BEGIN

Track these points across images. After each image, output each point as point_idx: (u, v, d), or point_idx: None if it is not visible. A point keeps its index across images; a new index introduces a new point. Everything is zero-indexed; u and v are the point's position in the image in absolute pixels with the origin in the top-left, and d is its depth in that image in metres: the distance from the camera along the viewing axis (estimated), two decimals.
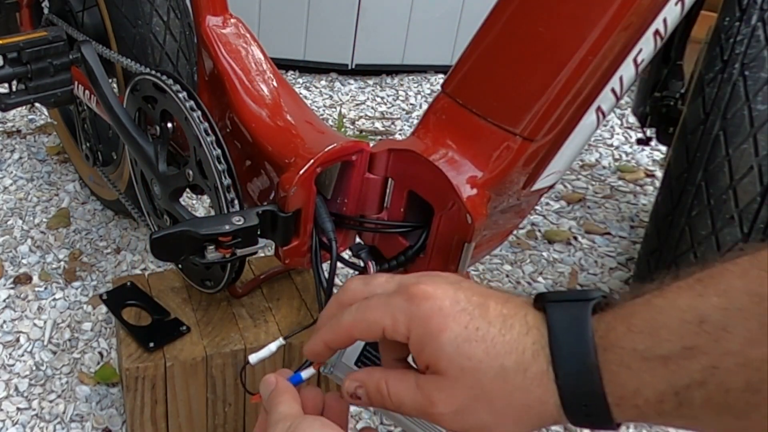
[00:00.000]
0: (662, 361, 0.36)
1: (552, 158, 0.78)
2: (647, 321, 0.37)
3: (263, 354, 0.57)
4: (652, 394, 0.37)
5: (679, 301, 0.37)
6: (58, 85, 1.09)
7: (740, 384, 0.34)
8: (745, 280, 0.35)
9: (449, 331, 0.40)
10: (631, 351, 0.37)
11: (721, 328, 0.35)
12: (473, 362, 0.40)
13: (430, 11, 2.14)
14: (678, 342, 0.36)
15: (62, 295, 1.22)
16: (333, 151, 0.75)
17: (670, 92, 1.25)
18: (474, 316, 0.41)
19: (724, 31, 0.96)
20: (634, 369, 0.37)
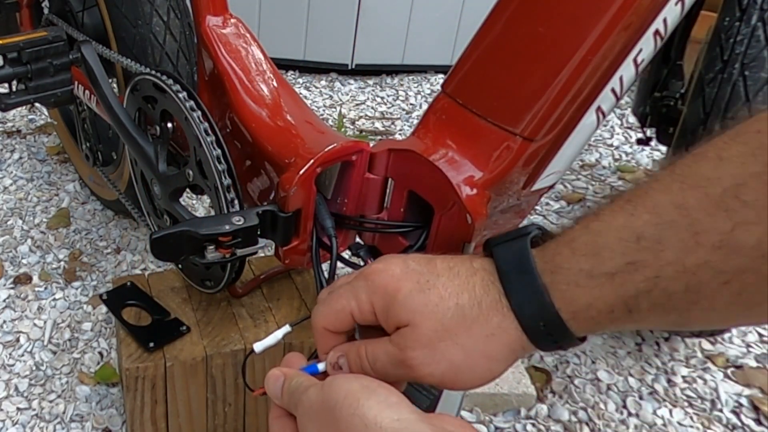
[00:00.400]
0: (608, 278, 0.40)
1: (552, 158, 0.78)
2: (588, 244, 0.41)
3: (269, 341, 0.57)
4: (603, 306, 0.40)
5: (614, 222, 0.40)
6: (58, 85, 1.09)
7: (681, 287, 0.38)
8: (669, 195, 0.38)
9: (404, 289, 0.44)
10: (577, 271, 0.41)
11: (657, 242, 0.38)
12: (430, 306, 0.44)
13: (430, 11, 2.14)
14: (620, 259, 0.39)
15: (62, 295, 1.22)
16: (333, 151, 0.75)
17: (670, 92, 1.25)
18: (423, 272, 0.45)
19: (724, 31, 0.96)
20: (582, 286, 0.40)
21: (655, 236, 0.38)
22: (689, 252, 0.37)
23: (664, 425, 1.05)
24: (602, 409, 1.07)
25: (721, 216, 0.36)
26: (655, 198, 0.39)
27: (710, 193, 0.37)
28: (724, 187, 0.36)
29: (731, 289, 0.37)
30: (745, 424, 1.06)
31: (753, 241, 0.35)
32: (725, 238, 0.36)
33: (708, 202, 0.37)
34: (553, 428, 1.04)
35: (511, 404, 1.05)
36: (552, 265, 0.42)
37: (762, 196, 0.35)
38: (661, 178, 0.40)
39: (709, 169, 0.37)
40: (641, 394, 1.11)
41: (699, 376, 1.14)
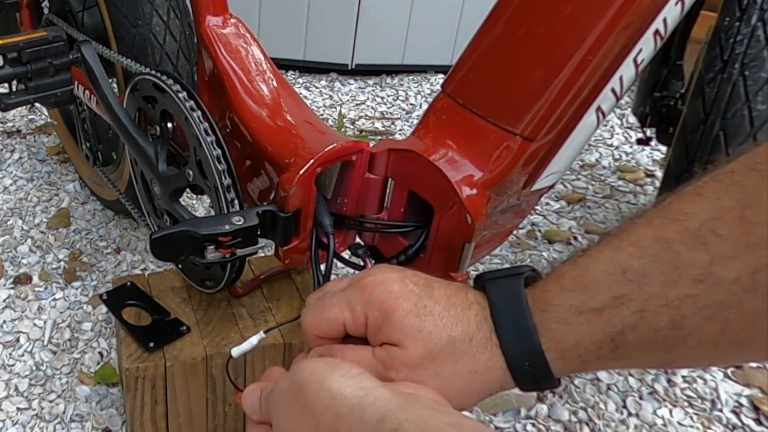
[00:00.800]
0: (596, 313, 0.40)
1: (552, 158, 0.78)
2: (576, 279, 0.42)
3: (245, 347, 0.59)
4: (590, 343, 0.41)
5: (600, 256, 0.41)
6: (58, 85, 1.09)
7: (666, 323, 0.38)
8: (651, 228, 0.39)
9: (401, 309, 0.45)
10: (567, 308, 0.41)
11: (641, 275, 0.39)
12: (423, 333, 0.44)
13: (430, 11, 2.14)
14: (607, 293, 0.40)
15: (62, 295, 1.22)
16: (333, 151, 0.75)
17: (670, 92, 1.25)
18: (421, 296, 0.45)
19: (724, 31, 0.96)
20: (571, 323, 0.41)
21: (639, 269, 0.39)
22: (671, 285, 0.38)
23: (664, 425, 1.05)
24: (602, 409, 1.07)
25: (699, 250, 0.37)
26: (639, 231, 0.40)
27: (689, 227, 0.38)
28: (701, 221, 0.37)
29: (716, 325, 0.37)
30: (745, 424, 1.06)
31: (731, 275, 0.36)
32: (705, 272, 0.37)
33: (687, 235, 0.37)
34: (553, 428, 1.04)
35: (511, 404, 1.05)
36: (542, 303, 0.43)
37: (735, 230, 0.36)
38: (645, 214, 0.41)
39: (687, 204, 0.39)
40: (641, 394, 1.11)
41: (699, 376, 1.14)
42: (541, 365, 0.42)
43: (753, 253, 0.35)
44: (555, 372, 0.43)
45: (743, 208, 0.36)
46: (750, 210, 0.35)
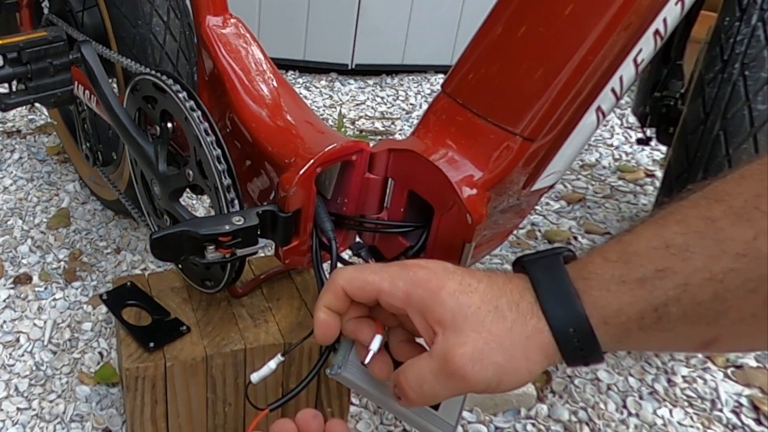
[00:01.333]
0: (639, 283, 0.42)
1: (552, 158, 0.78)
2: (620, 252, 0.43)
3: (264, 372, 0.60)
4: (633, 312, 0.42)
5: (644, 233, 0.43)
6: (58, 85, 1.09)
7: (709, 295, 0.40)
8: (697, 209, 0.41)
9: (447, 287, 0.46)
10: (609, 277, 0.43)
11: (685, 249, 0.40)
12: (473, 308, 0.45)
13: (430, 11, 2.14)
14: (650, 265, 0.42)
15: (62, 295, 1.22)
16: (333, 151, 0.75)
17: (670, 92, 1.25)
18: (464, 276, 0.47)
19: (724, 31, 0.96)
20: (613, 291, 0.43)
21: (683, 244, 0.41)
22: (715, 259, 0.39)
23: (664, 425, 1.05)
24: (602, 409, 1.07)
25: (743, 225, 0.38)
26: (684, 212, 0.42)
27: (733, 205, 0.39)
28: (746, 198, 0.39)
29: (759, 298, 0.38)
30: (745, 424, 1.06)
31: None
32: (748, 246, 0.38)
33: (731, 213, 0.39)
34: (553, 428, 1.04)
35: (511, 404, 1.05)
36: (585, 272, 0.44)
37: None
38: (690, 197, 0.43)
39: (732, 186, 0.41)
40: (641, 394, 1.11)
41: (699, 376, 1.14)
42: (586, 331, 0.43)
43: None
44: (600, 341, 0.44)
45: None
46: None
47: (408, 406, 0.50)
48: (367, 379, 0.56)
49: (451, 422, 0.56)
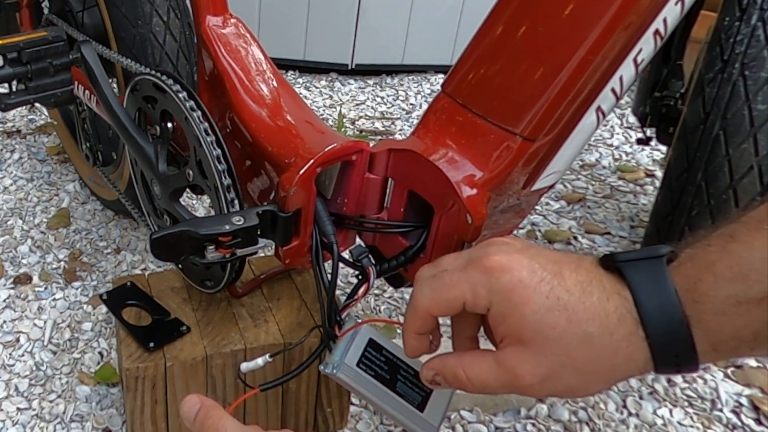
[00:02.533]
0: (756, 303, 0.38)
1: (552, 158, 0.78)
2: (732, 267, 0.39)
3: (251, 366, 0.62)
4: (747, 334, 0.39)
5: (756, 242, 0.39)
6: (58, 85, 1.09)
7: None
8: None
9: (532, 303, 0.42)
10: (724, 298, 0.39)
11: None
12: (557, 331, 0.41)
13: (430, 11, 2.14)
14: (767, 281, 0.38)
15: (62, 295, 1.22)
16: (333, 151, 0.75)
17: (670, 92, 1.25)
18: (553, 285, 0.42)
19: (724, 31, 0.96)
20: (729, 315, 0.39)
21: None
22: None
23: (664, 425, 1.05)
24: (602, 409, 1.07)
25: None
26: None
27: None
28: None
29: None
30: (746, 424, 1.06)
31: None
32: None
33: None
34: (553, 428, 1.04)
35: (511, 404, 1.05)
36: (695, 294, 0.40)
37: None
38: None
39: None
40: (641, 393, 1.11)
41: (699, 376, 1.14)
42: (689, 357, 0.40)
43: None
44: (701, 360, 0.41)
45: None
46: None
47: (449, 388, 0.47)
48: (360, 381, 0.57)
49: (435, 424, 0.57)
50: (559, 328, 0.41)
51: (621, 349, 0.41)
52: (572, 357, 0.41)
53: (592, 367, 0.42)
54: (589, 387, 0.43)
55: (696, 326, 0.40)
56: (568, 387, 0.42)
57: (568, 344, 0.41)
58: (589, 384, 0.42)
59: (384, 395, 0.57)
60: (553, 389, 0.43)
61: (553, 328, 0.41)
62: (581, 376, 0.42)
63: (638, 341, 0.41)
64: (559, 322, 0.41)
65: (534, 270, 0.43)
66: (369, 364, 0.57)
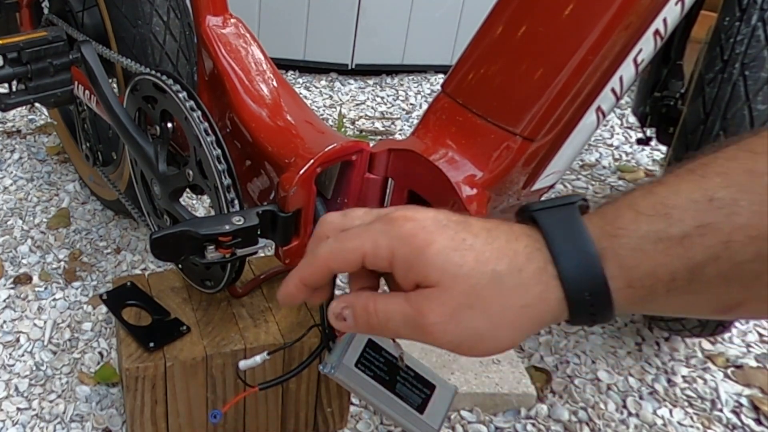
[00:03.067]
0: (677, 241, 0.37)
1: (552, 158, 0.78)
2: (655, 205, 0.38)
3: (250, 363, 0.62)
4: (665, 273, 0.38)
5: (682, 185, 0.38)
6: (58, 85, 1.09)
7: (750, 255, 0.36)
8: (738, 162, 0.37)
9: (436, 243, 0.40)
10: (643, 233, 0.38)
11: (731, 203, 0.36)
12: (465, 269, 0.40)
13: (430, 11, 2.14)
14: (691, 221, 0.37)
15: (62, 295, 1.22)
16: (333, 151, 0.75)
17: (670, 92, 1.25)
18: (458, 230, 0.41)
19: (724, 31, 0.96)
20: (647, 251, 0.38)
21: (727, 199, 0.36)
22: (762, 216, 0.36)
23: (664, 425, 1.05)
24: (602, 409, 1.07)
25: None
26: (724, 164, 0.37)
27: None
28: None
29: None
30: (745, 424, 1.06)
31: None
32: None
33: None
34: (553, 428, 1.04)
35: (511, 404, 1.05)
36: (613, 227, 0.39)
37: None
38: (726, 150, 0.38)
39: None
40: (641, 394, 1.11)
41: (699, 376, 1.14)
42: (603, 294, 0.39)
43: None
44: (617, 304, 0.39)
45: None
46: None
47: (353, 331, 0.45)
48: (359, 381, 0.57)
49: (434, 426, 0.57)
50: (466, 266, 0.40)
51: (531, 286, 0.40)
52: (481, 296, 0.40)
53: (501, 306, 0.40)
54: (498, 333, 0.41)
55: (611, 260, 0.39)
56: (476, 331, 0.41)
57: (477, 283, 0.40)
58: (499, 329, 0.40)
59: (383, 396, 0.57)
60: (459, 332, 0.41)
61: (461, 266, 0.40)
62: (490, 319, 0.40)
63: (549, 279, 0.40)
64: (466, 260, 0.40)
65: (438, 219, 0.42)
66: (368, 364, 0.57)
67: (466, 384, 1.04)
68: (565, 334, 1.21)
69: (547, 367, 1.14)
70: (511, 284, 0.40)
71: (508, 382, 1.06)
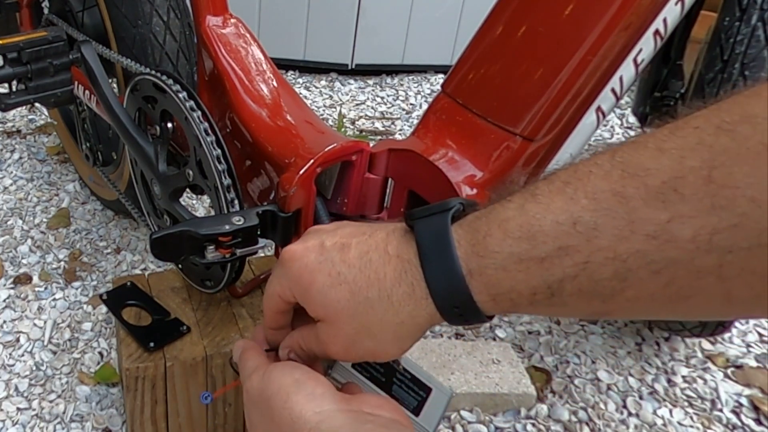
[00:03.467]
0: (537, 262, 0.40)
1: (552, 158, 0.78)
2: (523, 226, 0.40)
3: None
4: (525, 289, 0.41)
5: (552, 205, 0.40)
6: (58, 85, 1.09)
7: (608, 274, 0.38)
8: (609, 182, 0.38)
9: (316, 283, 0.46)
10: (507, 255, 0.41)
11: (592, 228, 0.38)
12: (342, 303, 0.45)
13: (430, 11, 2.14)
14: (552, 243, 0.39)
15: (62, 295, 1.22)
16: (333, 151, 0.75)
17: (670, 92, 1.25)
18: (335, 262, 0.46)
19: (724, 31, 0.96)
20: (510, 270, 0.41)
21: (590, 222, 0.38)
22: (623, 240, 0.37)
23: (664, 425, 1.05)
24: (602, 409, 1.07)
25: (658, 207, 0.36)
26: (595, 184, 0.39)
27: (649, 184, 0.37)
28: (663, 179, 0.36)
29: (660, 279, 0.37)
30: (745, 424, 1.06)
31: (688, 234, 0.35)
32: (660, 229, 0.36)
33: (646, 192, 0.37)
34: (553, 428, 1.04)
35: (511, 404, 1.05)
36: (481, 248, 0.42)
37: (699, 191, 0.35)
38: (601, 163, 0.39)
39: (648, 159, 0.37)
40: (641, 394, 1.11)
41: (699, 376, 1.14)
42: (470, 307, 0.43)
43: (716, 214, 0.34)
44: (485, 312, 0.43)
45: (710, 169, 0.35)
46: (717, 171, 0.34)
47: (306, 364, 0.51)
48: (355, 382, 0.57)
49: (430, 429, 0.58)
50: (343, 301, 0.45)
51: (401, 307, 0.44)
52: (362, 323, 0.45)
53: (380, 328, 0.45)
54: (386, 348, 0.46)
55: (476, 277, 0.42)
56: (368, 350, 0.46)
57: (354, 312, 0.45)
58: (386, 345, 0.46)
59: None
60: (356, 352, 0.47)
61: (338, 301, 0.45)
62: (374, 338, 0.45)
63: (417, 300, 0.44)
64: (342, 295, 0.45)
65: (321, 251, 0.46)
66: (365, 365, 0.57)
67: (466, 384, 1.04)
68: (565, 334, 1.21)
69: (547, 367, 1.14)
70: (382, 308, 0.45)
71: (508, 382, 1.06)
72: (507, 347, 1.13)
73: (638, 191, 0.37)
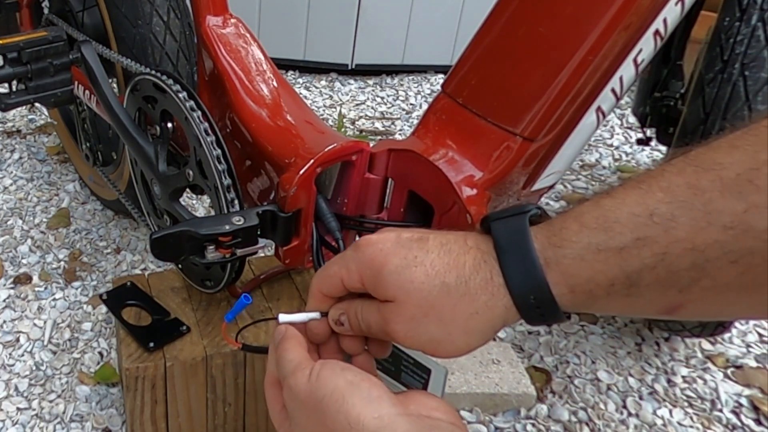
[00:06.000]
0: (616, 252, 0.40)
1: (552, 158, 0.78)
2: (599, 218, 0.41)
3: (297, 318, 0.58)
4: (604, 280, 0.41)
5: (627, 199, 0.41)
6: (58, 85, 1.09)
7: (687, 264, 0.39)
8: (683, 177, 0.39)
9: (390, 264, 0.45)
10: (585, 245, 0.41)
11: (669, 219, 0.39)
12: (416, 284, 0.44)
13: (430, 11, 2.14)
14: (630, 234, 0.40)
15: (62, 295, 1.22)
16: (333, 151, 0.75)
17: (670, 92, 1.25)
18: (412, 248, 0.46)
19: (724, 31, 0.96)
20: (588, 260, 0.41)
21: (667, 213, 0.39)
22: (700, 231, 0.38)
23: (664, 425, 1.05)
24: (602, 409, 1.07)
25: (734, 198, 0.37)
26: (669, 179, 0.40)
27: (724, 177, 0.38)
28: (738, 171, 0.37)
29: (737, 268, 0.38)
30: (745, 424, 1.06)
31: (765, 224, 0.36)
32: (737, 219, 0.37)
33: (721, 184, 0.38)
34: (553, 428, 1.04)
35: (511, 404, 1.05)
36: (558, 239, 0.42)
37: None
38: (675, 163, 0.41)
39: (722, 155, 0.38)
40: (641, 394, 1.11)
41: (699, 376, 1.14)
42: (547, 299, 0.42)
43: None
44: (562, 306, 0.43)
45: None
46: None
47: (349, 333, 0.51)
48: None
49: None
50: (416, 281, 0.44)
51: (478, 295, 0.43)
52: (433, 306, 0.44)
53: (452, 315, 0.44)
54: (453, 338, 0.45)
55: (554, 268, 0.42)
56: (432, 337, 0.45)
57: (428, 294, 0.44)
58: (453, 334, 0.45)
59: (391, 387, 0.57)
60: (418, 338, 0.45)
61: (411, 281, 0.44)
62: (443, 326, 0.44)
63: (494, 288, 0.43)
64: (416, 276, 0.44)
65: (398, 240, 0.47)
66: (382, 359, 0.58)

END

* What the exercise asks *
The answer is to be the lines of the listing from the first through the one with "9: (449, 331, 0.40)", reproduced exactly, without any pictures.

* Solution to the problem *
Track these points across images. After each image, output each point as point_idx: (u, v, d), or point_idx: None if it is not visible. A point keeps its index across images; a new index introduces a new point. Everything is zero-indexed; u and v are the point's position in the image in absolute pixels with the origin in the top-left, and d is its depth in that image in metres: the distance from the camera along the viewing axis (estimated), two decimals.
[00:00.000]
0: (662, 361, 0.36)
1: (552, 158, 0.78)
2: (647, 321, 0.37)
3: (263, 354, 0.57)
4: (652, 394, 0.37)
5: (679, 301, 0.37)
6: (58, 85, 1.09)
7: (740, 384, 0.34)
8: (745, 280, 0.35)
9: (449, 331, 0.40)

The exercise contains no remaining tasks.